DeVries will replace Mike Woodson, a former Indiana standout and NBA head coach who went 82-53 in three seasons at his alma mater, but missed out on the NCAA Tournament in each of his final two seasons despite having talented rosters.

Even with their relatively recent struggles, there’s reason to believe the Hoosiers can recapture their former glory.

The program has a lengthy and decorated history, with five national championships, tied with Duke for the fifth-most in Division I history, and eight Final Fours. It’s located in a talent-rich state in which basketball has an outsized social and cultural influence. Indiana has an enviable place in the financial behemoth that is the Big Ten and pumps significant resources into men’s basketball. The Hoosiers spent the seventh-most of any Division I program, according to the most recent data from the U.S. Department of Education.

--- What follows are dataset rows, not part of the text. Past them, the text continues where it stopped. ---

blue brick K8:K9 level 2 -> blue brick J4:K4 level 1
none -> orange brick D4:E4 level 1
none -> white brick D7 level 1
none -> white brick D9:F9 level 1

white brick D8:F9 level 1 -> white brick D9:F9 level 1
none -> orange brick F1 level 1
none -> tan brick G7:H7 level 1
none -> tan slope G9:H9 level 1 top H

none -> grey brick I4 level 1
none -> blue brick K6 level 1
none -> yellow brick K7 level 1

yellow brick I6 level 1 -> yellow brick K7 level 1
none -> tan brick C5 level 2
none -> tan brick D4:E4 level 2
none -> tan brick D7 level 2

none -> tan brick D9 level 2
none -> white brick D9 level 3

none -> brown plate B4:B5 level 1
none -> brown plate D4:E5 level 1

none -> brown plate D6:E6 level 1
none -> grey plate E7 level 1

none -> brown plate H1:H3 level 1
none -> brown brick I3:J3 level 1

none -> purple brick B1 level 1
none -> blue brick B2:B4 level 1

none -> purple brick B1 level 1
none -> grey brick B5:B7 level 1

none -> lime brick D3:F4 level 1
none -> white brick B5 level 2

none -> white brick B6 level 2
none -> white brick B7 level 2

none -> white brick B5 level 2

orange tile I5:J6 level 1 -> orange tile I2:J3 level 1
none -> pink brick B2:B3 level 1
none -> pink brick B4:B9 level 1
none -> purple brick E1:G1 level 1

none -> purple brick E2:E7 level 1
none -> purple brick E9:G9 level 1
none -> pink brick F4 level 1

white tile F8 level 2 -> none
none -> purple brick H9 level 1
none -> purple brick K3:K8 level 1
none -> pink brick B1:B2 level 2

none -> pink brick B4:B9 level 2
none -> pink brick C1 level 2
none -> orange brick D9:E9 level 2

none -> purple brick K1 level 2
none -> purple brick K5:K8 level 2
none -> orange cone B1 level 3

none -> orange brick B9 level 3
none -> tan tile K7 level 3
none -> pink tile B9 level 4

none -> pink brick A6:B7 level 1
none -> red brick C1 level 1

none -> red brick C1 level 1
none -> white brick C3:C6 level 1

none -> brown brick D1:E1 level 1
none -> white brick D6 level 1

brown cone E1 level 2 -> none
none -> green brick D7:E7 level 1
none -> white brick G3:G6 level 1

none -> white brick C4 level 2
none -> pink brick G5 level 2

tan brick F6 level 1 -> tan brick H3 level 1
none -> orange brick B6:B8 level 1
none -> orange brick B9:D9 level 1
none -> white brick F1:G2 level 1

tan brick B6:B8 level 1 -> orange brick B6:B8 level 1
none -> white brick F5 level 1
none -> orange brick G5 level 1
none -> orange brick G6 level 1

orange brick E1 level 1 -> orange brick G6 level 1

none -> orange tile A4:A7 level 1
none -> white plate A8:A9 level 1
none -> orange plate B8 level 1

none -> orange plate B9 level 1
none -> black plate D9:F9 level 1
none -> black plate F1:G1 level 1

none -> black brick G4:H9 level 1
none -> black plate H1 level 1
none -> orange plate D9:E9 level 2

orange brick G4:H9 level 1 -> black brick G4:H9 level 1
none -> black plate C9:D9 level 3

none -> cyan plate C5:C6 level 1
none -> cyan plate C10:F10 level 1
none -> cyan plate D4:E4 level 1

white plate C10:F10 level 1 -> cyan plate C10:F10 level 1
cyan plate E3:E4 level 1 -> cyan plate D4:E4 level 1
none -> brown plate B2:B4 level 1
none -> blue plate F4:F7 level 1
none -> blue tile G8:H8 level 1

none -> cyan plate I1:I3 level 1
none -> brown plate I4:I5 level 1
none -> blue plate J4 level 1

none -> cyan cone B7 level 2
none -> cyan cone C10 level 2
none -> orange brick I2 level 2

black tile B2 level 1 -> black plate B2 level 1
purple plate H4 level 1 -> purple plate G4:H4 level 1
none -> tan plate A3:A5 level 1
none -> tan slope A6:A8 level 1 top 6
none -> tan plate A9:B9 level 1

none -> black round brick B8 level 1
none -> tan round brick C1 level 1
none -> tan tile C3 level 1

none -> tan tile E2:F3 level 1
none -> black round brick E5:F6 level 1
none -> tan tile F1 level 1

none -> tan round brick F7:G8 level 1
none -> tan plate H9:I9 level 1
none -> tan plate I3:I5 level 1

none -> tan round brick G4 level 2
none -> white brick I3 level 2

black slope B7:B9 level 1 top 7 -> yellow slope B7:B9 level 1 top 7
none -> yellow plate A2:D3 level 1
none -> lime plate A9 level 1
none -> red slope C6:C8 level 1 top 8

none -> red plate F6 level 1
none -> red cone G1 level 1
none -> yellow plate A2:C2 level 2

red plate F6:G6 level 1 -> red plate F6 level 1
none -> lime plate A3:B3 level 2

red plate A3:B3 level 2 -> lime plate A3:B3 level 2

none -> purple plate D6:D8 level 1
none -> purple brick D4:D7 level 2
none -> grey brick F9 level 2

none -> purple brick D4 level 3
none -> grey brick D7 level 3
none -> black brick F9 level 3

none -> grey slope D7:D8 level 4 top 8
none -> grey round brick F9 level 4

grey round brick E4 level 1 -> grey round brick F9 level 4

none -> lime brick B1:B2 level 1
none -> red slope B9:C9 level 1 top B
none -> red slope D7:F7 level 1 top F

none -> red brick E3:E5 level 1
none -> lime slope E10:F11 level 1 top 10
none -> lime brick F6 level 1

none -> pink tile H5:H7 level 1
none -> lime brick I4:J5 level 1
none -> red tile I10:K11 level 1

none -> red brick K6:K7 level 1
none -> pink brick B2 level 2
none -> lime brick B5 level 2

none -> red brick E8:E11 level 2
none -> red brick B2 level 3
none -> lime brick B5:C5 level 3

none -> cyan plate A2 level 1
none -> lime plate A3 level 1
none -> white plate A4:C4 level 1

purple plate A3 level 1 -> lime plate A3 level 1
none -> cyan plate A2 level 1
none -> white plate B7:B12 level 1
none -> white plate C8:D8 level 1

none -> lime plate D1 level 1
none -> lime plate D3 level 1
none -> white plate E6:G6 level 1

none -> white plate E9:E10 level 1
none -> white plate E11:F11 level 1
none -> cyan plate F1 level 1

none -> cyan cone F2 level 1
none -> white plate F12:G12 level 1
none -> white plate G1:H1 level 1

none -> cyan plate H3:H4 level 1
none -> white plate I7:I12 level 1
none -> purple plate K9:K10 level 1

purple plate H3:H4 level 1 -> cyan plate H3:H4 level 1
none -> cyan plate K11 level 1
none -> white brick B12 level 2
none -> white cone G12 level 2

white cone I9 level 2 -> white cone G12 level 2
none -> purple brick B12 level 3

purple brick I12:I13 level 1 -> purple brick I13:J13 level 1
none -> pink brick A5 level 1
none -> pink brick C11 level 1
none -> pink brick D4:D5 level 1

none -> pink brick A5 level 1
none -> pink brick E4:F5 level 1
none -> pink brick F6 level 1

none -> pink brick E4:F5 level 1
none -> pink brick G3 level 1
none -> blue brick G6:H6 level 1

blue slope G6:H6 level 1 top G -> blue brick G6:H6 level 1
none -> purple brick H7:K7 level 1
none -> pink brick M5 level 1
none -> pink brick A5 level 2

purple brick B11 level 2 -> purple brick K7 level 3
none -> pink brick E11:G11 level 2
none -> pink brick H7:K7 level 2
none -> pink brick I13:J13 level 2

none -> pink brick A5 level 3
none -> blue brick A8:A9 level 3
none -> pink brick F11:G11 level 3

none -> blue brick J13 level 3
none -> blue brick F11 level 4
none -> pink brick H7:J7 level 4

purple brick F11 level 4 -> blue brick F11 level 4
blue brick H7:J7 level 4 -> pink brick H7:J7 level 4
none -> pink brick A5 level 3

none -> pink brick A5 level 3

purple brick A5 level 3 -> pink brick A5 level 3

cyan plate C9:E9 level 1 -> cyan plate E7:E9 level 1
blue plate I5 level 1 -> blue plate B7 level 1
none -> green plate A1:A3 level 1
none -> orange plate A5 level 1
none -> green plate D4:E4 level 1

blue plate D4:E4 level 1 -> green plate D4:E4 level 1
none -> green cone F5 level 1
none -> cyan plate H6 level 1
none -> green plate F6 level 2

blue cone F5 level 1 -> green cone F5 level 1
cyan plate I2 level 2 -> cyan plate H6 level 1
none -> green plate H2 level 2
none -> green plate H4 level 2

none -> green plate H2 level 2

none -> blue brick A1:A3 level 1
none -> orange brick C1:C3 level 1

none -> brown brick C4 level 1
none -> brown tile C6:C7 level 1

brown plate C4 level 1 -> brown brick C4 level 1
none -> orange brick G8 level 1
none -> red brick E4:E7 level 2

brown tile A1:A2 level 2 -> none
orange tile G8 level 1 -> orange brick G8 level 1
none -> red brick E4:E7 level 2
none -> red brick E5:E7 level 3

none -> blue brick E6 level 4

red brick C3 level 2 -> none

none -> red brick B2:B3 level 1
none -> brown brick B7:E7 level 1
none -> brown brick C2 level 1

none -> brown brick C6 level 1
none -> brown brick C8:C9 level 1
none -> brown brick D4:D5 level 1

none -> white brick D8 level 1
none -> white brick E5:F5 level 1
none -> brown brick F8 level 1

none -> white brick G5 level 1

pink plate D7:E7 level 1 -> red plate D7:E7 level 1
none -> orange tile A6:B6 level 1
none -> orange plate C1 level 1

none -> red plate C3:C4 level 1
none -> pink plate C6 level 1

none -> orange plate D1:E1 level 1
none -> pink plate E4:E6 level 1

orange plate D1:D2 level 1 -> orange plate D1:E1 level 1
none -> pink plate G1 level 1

‘This is unquestionably one of the top jobs in America,” DeVries said in a statement. “As someone who grew up in the Midwest loving the game of basketball, I’ve always admired the IU Basketball program for its championship-level success, tradition, and fan support. There’s a passion to succeed at the very highest levels both within the Big Ten and in the NCAA Tournament, and that’s a desire that as a coach I share. On top of that, the alignment is there on a department and university level to make that happen. I’m excited for this opportunity and am ready to work relentlessly to assemble a staff and a roster that competes for championships.’

With DeVries on his way to Bloomington, West Virginia will now look to bring in its fourth men’s basketball coach in the past four years. Among the candidates who could be potential fits for the Mountaineers are Utah State coach Jerrod Calhoun — a former West Virginia assistant under Bob Huggins — Drake coach Ben McCollum and McNeese coach Will Wade.